- Exercise prompt -
Count the lines below that contain the string "values", treating uppercase and lowercase as different, and give only the number.

- Dataset entries -
::::::::::

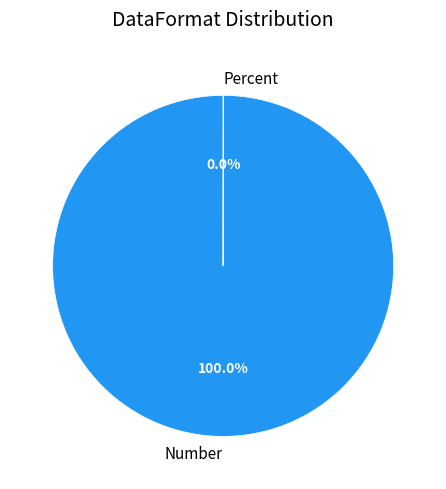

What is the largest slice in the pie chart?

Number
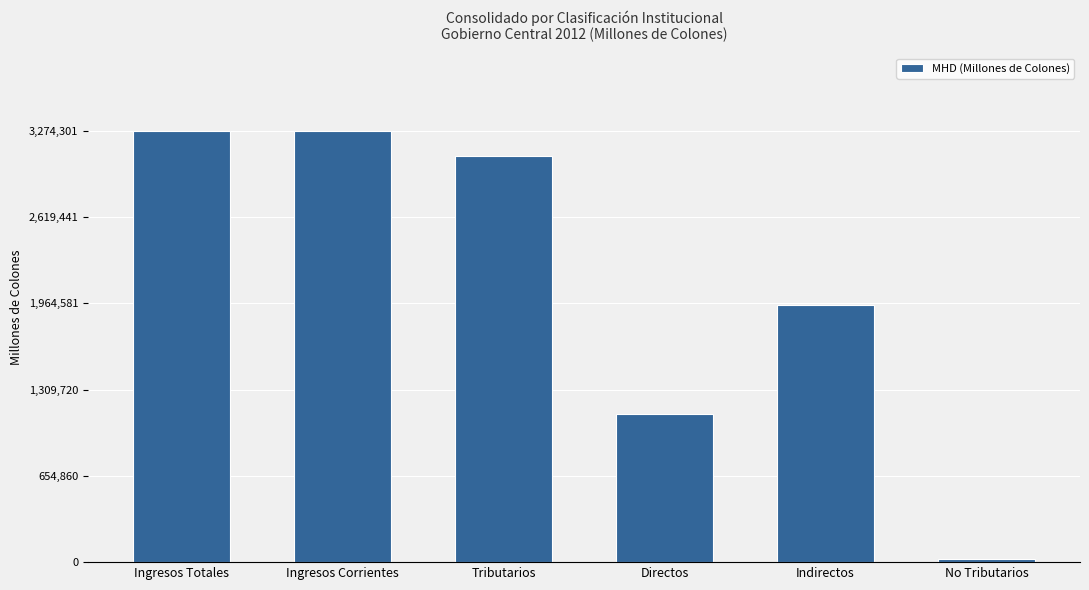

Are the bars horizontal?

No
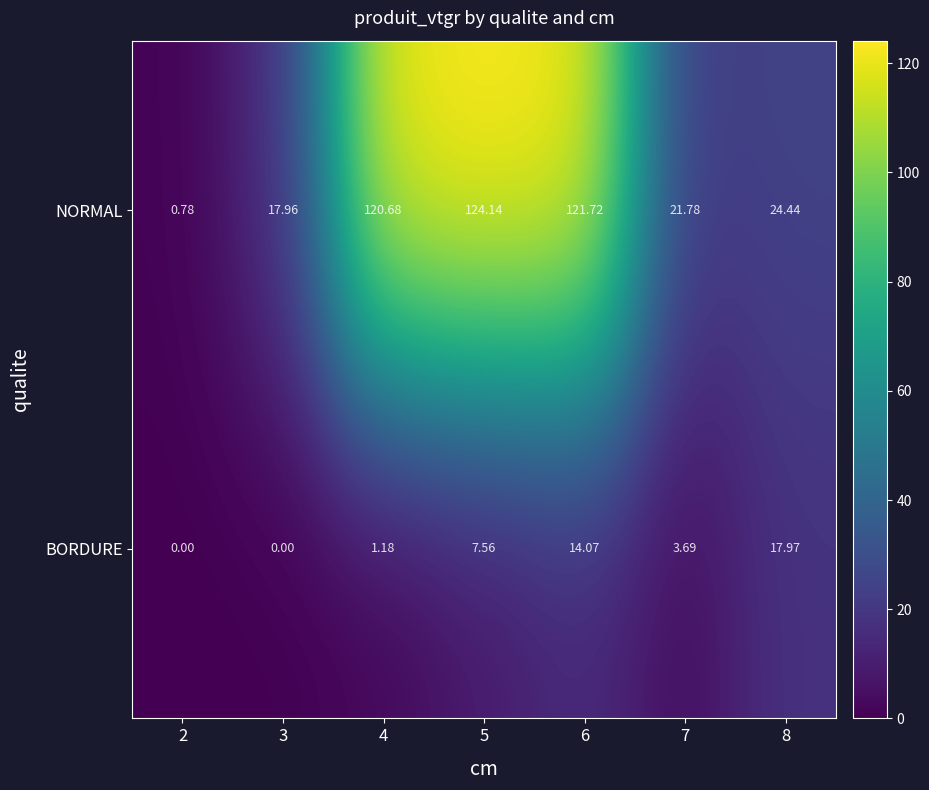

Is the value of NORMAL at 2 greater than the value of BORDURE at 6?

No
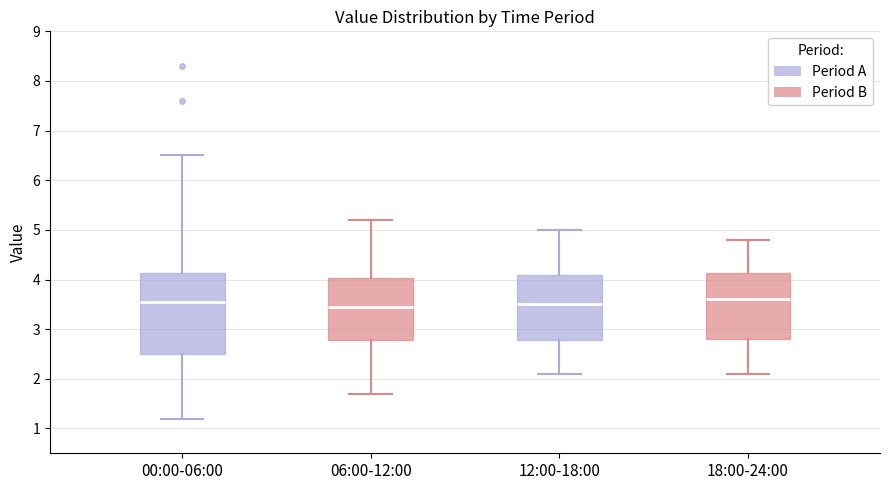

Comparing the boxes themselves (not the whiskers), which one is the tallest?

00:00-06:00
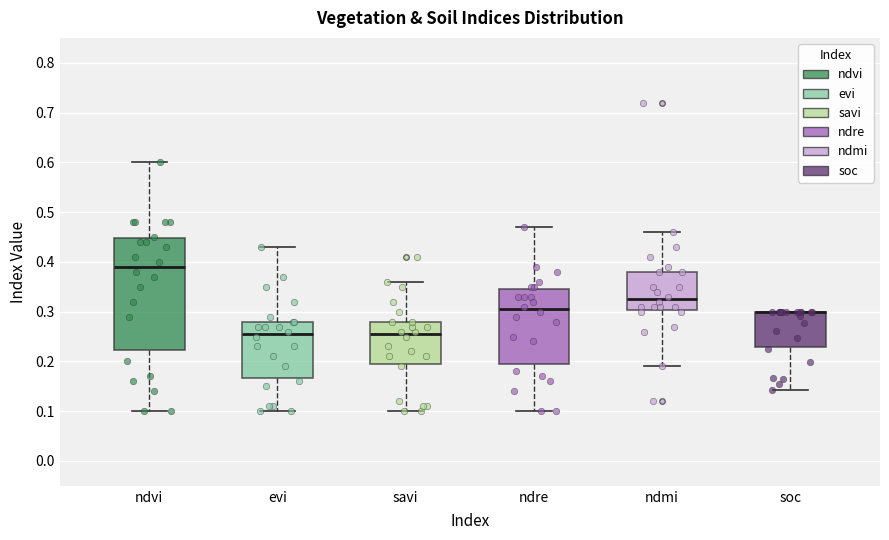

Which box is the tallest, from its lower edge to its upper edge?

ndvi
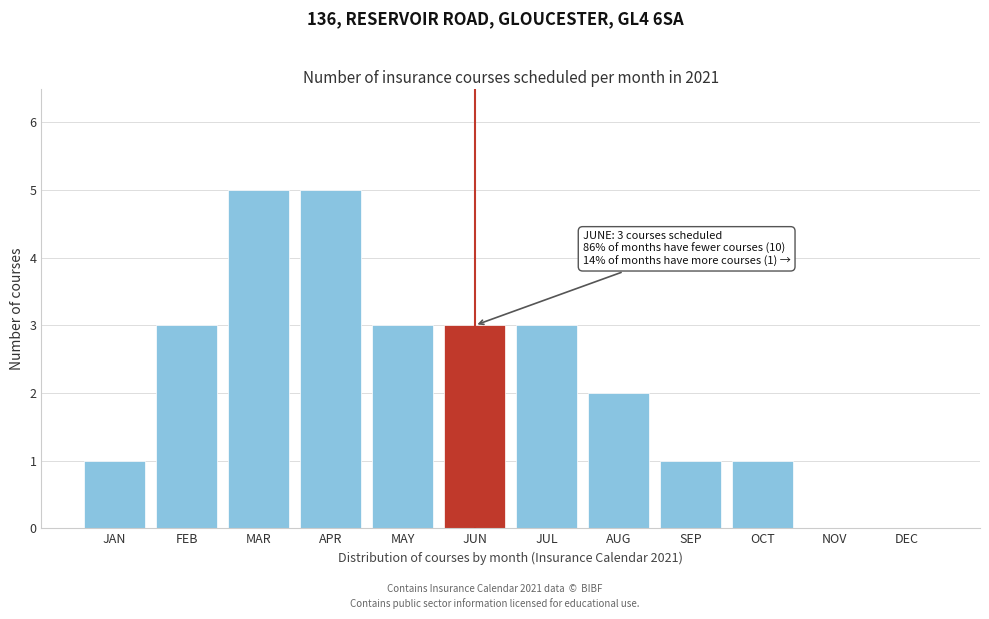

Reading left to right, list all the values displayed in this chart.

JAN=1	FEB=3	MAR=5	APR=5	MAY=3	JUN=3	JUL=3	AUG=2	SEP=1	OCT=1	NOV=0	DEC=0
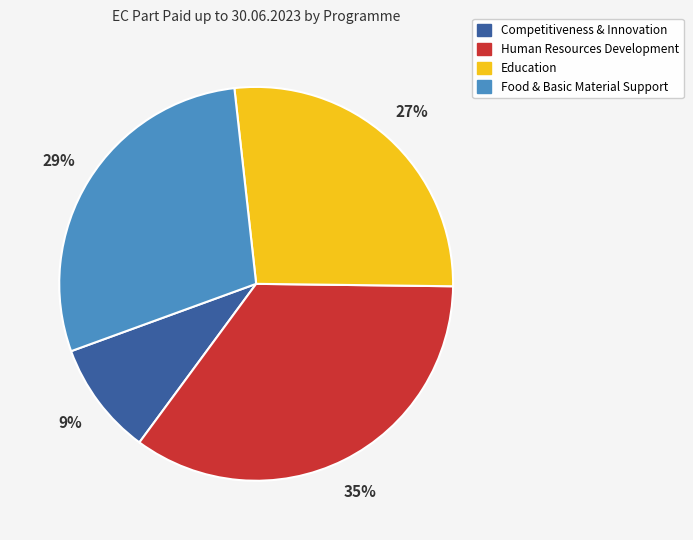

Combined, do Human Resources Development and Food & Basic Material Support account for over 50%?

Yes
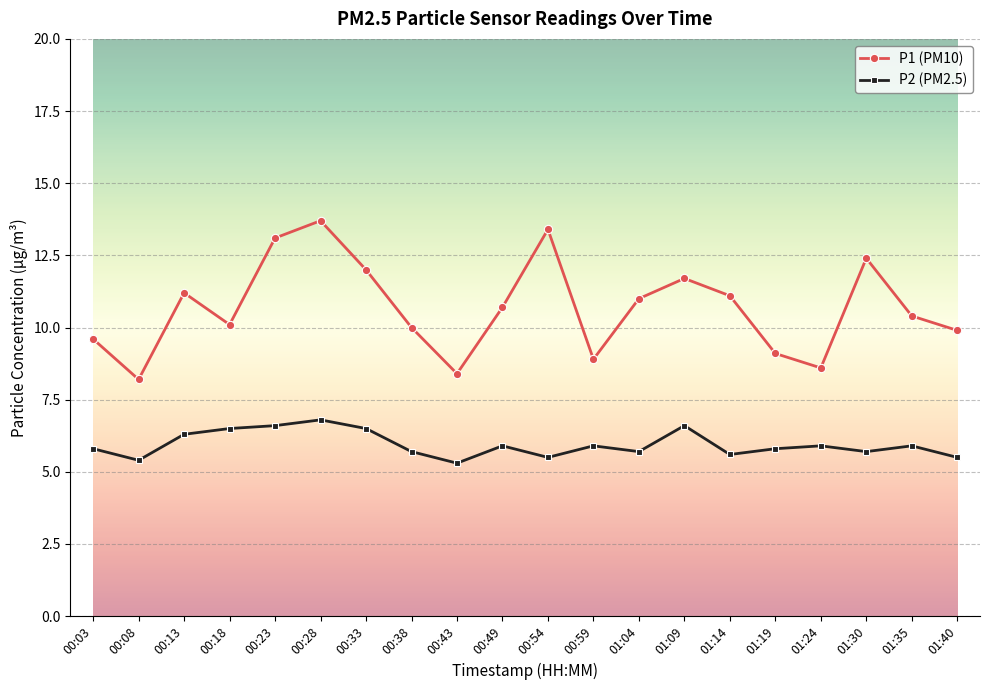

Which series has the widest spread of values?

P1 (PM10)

::::::::::

- Result below -
2